Chapitre 6
Je rejoignis le campement d’un pas lent, glissant sur la boue dans laquelle s’enfonçaient mes petons. Mélissa était entourée de quelques Éclairés avec qui elle entretenait une messe basse dont je ne pouvais saisir les termes. Mais elle transpirait la vengeance tout comme ses partisans qu’elle avait convaincus.
Ils me dévisagèrent avec une étrange expression. Mélissa leur avait certainement narré notre désaccord et il était possible qu’ils ne me considéraient plus comme l’un des leurs, eux dont j’avais pourtant partagé les idéaux et les combats. Mais la fraternité d’armes dans ce monde inondé par les larmes amères de la fatalité, ne constituait plus une garantie.

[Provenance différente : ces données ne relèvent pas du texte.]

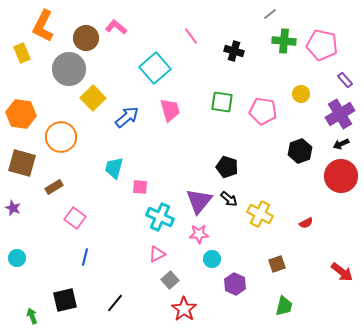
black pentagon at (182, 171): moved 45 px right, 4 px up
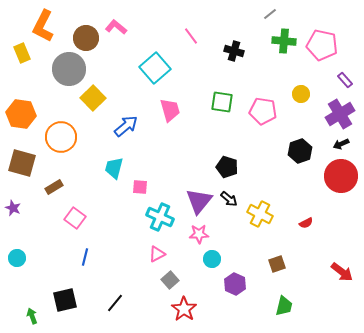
blue arrow at (127, 117): moved 1 px left, 9 px down
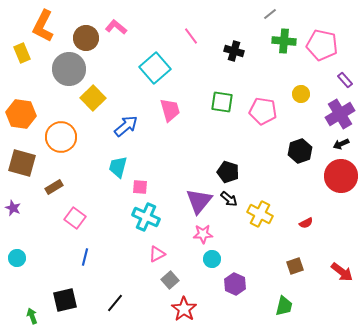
black pentagon at (227, 167): moved 1 px right, 5 px down
cyan trapezoid at (114, 168): moved 4 px right, 1 px up
cyan cross at (160, 217): moved 14 px left
pink star at (199, 234): moved 4 px right
brown square at (277, 264): moved 18 px right, 2 px down
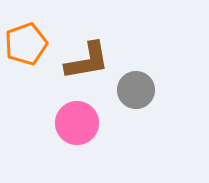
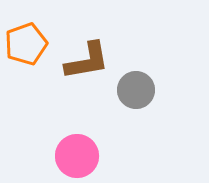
pink circle: moved 33 px down
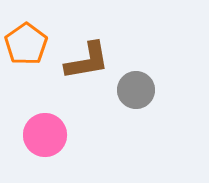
orange pentagon: rotated 15 degrees counterclockwise
pink circle: moved 32 px left, 21 px up
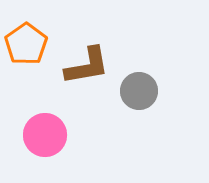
brown L-shape: moved 5 px down
gray circle: moved 3 px right, 1 px down
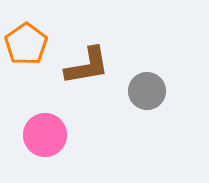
gray circle: moved 8 px right
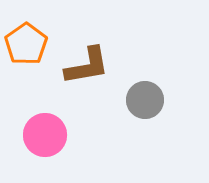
gray circle: moved 2 px left, 9 px down
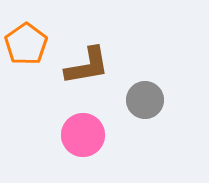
pink circle: moved 38 px right
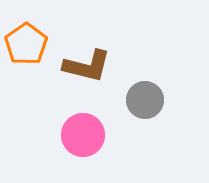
brown L-shape: rotated 24 degrees clockwise
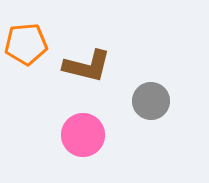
orange pentagon: rotated 30 degrees clockwise
gray circle: moved 6 px right, 1 px down
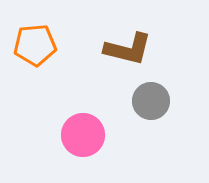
orange pentagon: moved 9 px right, 1 px down
brown L-shape: moved 41 px right, 17 px up
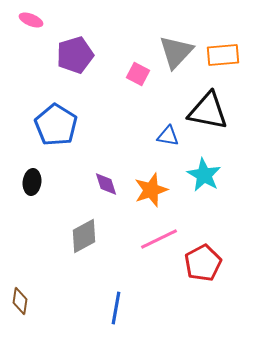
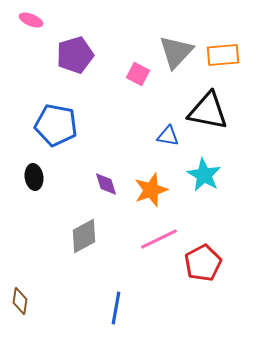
blue pentagon: rotated 21 degrees counterclockwise
black ellipse: moved 2 px right, 5 px up; rotated 15 degrees counterclockwise
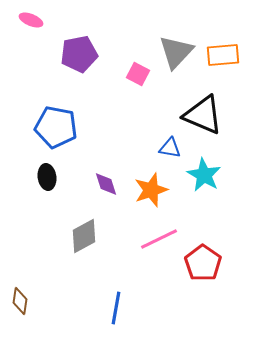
purple pentagon: moved 4 px right, 1 px up; rotated 6 degrees clockwise
black triangle: moved 5 px left, 4 px down; rotated 12 degrees clockwise
blue pentagon: moved 2 px down
blue triangle: moved 2 px right, 12 px down
black ellipse: moved 13 px right
red pentagon: rotated 9 degrees counterclockwise
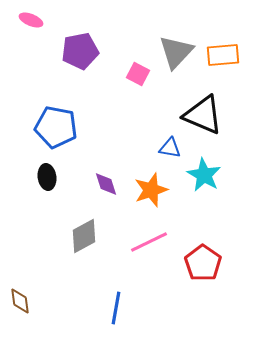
purple pentagon: moved 1 px right, 3 px up
pink line: moved 10 px left, 3 px down
brown diamond: rotated 16 degrees counterclockwise
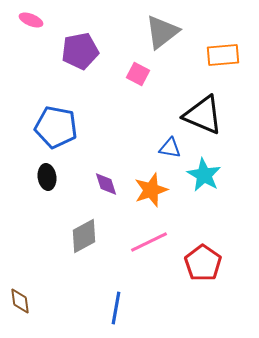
gray triangle: moved 14 px left, 20 px up; rotated 9 degrees clockwise
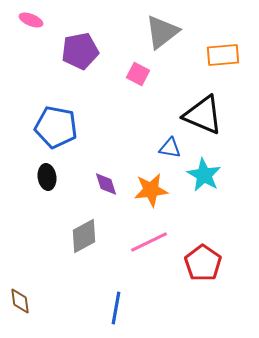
orange star: rotated 12 degrees clockwise
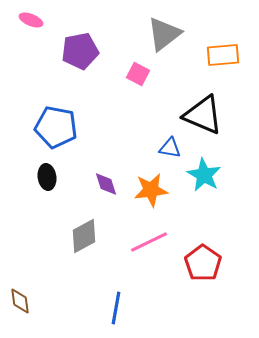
gray triangle: moved 2 px right, 2 px down
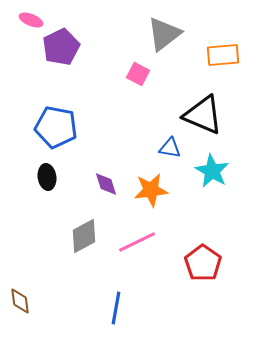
purple pentagon: moved 19 px left, 4 px up; rotated 15 degrees counterclockwise
cyan star: moved 8 px right, 4 px up
pink line: moved 12 px left
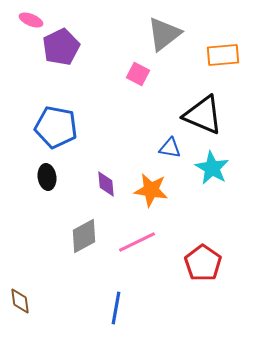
cyan star: moved 3 px up
purple diamond: rotated 12 degrees clockwise
orange star: rotated 16 degrees clockwise
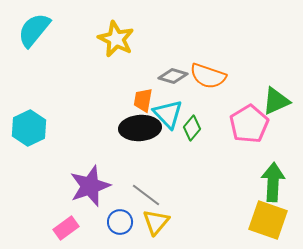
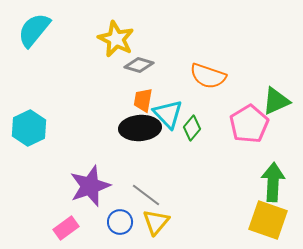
gray diamond: moved 34 px left, 11 px up
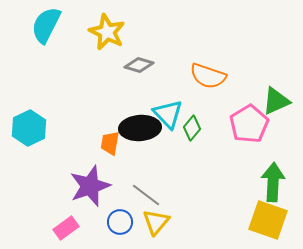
cyan semicircle: moved 12 px right, 5 px up; rotated 12 degrees counterclockwise
yellow star: moved 9 px left, 7 px up
orange trapezoid: moved 33 px left, 43 px down
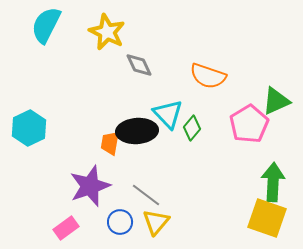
gray diamond: rotated 48 degrees clockwise
black ellipse: moved 3 px left, 3 px down
yellow square: moved 1 px left, 2 px up
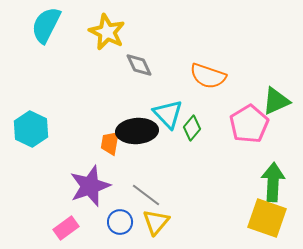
cyan hexagon: moved 2 px right, 1 px down; rotated 8 degrees counterclockwise
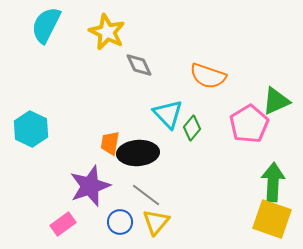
black ellipse: moved 1 px right, 22 px down
yellow square: moved 5 px right, 1 px down
pink rectangle: moved 3 px left, 4 px up
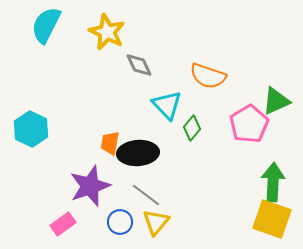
cyan triangle: moved 1 px left, 9 px up
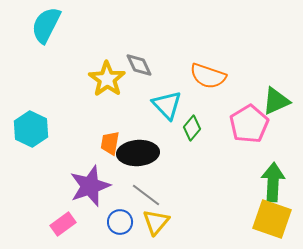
yellow star: moved 47 px down; rotated 9 degrees clockwise
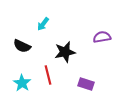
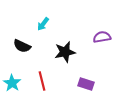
red line: moved 6 px left, 6 px down
cyan star: moved 10 px left
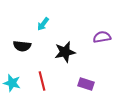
black semicircle: rotated 18 degrees counterclockwise
cyan star: rotated 18 degrees counterclockwise
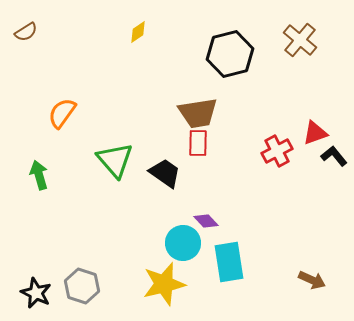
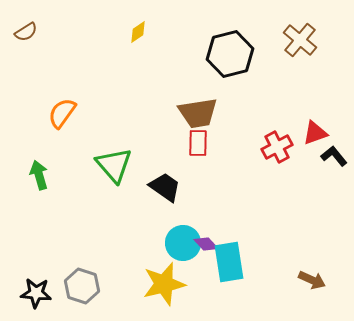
red cross: moved 4 px up
green triangle: moved 1 px left, 5 px down
black trapezoid: moved 14 px down
purple diamond: moved 23 px down
black star: rotated 20 degrees counterclockwise
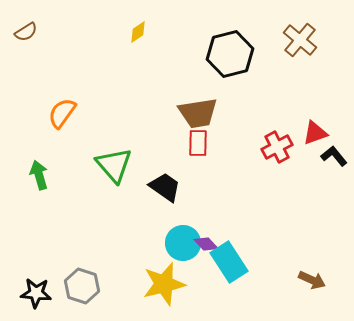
cyan rectangle: rotated 24 degrees counterclockwise
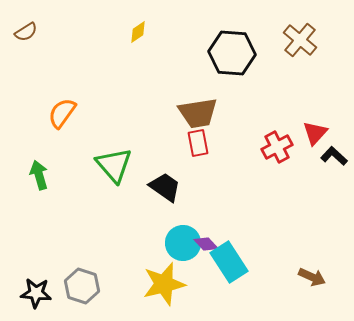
black hexagon: moved 2 px right, 1 px up; rotated 18 degrees clockwise
red triangle: rotated 28 degrees counterclockwise
red rectangle: rotated 12 degrees counterclockwise
black L-shape: rotated 8 degrees counterclockwise
brown arrow: moved 3 px up
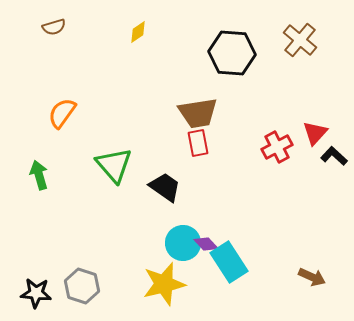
brown semicircle: moved 28 px right, 5 px up; rotated 15 degrees clockwise
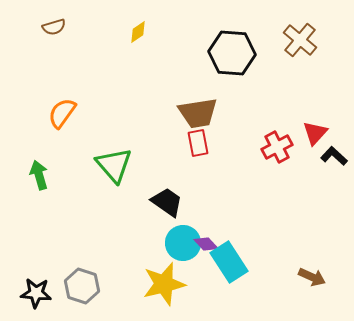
black trapezoid: moved 2 px right, 15 px down
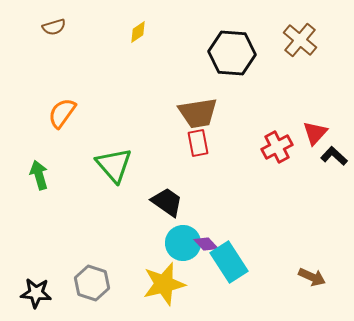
gray hexagon: moved 10 px right, 3 px up
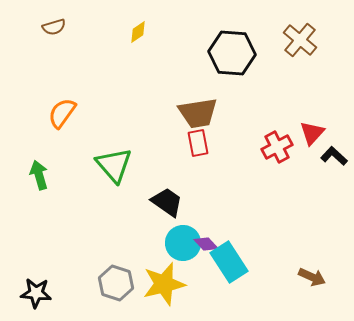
red triangle: moved 3 px left
gray hexagon: moved 24 px right
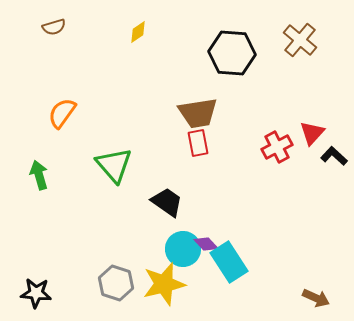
cyan circle: moved 6 px down
brown arrow: moved 4 px right, 21 px down
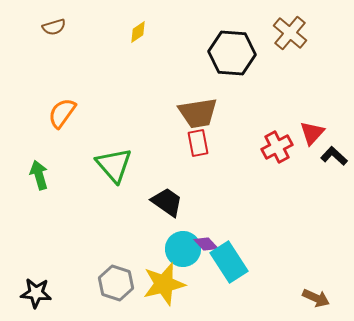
brown cross: moved 10 px left, 7 px up
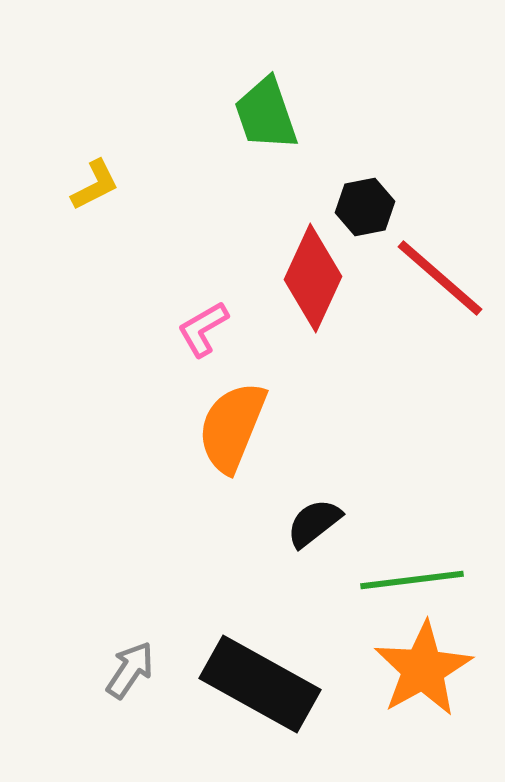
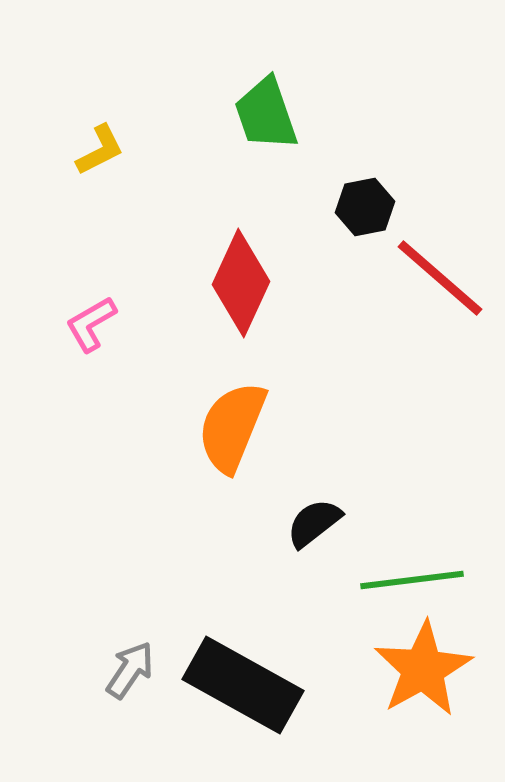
yellow L-shape: moved 5 px right, 35 px up
red diamond: moved 72 px left, 5 px down
pink L-shape: moved 112 px left, 5 px up
black rectangle: moved 17 px left, 1 px down
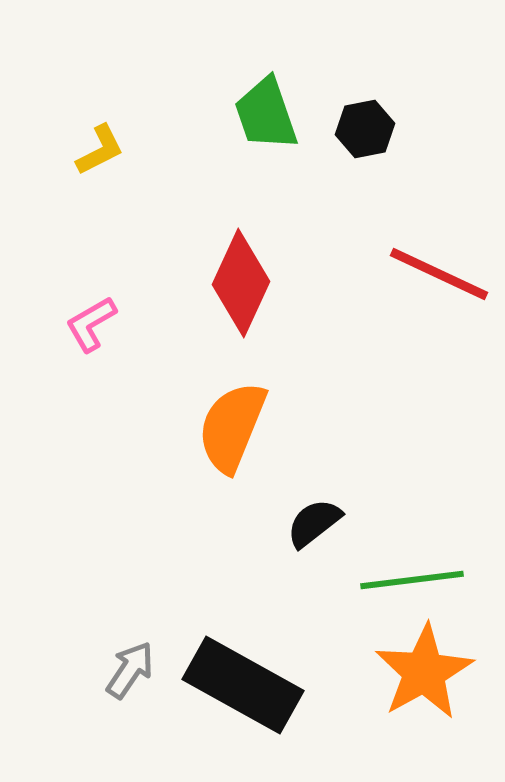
black hexagon: moved 78 px up
red line: moved 1 px left, 4 px up; rotated 16 degrees counterclockwise
orange star: moved 1 px right, 3 px down
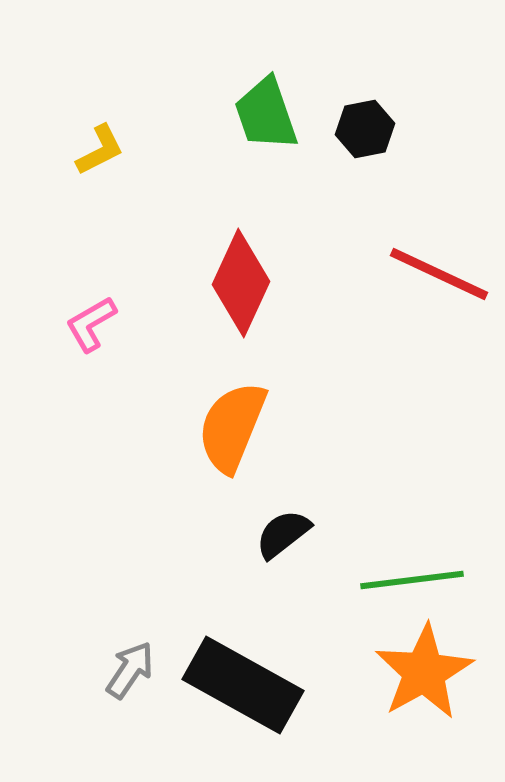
black semicircle: moved 31 px left, 11 px down
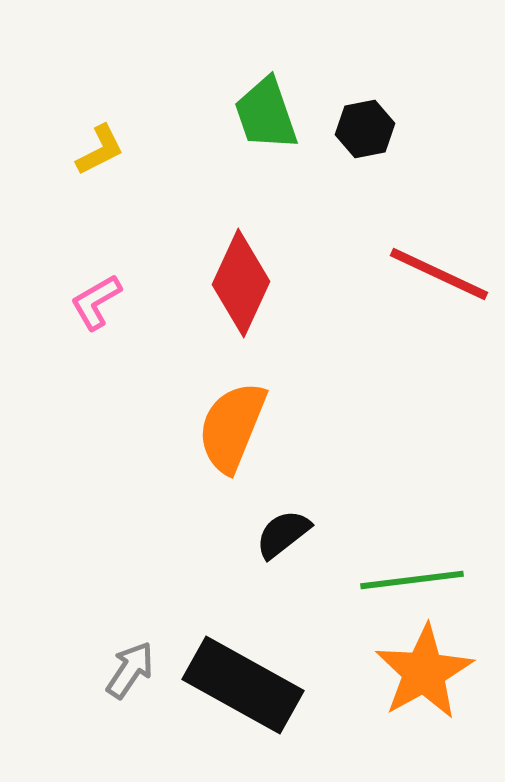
pink L-shape: moved 5 px right, 22 px up
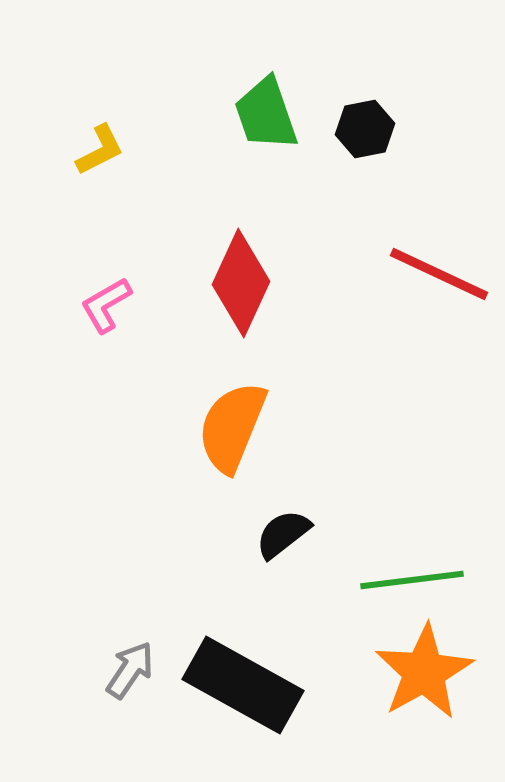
pink L-shape: moved 10 px right, 3 px down
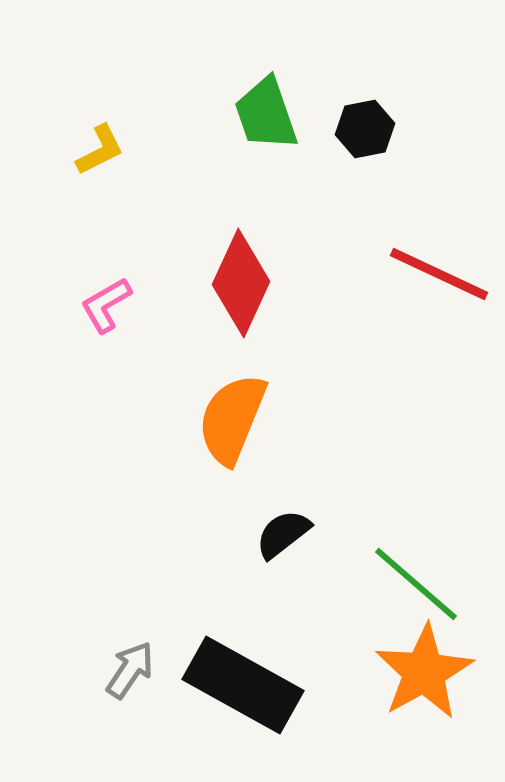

Ils se dispersèrent subitement, estimant que je m’étais trop rapproché d’eux. Je tournai la tête pour surprendre à la lisière du campement, des Protecteurs qui s’étaient regroupés pour un conciliabule du même acabit. Ils étaient moins nombreux que nous tous mais n’étaient pas prêts à renoncer facilement au pouvoir despotique qu’ils exerçaient sur les enfants de Rain City. Aucun d’eux n’avait oublié qu’ils avaient été les pachas, avant que l’Extérieur ne décide qu’ils n’étaient plus si indispensables.
Au même rang que nous, ils estimaient sans doute qu’ils n’avaient plus rien à perdre. Je connaissais ce sentiment et ses conséquences inflexibles. Le désespoir les rendrait à terme aussi dangereux que les plus haineux des Éclairés. Ceux qui tentaient de garder leur humanité comme moi, seraient bientôt pris entre le marteau et l’enclume. L’autorité du triumvirat que Mouez et moi avions crée avec Mila, s’érodait lentement.
Nous perdrions bientôt le contrôle des rats à visage humain qui voulaient mutuellement se tailler en pièces. Nous devions atteindre Fargo avant que cela ne devienne une réalité. Mouez me rejoignit, les traits fatalistes.
- L’orage va éclater, David.
Il n’y avait rien d’autre à répondre à ça, je le sentais dans mes tripes.
- Je ferai tout pour l’empêcher.
- Arrête de te prendre pour Dieu, trancha-t-il sèchement. Tu pourras rien y changer.
Je me révoltai contre l’injustice du destin qu’il me renvoyait en pleine figure, avec les meilleurs sentiments du monde.
- Donc on reste les bras croisés, en regardant le spectacle ?
Mouez soutint mon regard, tirant sur sa clope, l’une des dernières qu’il lui restait. Il rejeta par les narines les vapeurs de nicotine, comme celles d’une machine à charbon.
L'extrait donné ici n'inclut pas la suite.